• _Your task_
For the material below, return exactly the lines starting at the line containing "left knee: (229, 1006, 8)" and ending at the line containing "right knee: (954, 1053, 10)", both ends included, and no others.

• _Extracted information_
....

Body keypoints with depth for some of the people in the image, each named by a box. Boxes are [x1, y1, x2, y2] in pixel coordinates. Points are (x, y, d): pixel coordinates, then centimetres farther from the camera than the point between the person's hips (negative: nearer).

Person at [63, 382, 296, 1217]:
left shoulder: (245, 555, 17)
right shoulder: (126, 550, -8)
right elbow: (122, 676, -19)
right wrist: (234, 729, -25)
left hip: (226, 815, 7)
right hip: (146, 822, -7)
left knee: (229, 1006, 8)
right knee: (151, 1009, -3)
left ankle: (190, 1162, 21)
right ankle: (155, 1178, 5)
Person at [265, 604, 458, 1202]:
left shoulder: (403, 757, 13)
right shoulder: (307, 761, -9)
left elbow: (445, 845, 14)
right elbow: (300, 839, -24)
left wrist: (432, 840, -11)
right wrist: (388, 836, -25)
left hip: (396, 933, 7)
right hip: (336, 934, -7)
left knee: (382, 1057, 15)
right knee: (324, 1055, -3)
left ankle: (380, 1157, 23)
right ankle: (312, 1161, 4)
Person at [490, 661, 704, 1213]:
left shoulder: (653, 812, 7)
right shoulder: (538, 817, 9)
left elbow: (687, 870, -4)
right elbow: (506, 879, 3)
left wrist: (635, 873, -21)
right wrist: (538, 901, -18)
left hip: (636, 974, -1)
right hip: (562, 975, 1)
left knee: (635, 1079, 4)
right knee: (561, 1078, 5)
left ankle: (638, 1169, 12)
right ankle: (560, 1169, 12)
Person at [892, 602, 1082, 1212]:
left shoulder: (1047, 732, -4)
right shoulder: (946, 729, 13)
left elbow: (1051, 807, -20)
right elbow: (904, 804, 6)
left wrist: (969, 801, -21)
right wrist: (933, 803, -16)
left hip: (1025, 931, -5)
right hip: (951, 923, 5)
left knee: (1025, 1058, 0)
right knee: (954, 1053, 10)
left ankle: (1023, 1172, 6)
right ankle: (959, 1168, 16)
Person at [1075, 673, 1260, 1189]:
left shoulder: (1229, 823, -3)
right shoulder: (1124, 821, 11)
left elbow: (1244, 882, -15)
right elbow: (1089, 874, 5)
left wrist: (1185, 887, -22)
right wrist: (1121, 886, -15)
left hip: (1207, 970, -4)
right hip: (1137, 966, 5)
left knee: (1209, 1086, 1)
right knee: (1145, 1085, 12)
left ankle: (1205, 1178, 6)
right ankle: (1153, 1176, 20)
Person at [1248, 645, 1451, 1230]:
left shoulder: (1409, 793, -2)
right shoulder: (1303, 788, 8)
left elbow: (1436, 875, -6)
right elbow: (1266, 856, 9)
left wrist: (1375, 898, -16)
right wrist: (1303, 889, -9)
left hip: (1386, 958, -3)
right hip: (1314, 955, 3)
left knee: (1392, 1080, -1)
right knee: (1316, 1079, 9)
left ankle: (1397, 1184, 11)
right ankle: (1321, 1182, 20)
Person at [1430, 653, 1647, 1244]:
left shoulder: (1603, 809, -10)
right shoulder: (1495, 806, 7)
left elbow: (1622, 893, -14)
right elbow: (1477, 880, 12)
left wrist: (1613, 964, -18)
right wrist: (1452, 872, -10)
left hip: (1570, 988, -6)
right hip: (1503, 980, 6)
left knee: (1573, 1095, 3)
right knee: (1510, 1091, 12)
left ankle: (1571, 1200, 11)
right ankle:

....

• _Answer to this task_
left knee: (229, 1006, 8)
right knee: (151, 1009, -3)
left ankle: (190, 1162, 21)
right ankle: (155, 1178, 5)
Person at [265, 604, 458, 1202]:
left shoulder: (403, 757, 13)
right shoulder: (307, 761, -9)
left elbow: (445, 845, 14)
right elbow: (300, 839, -24)
left wrist: (432, 840, -11)
right wrist: (388, 836, -25)
left hip: (396, 933, 7)
right hip: (336, 934, -7)
left knee: (382, 1057, 15)
right knee: (324, 1055, -3)
left ankle: (380, 1157, 23)
right ankle: (312, 1161, 4)
Person at [490, 661, 704, 1213]:
left shoulder: (653, 812, 7)
right shoulder: (538, 817, 9)
left elbow: (687, 870, -4)
right elbow: (506, 879, 3)
left wrist: (635, 873, -21)
right wrist: (538, 901, -18)
left hip: (636, 974, -1)
right hip: (562, 975, 1)
left knee: (635, 1079, 4)
right knee: (561, 1078, 5)
left ankle: (638, 1169, 12)
right ankle: (560, 1169, 12)
Person at [892, 602, 1082, 1212]:
left shoulder: (1047, 732, -4)
right shoulder: (946, 729, 13)
left elbow: (1051, 807, -20)
right elbow: (904, 804, 6)
left wrist: (969, 801, -21)
right wrist: (933, 803, -16)
left hip: (1025, 931, -5)
right hip: (951, 923, 5)
left knee: (1025, 1058, 0)
right knee: (954, 1053, 10)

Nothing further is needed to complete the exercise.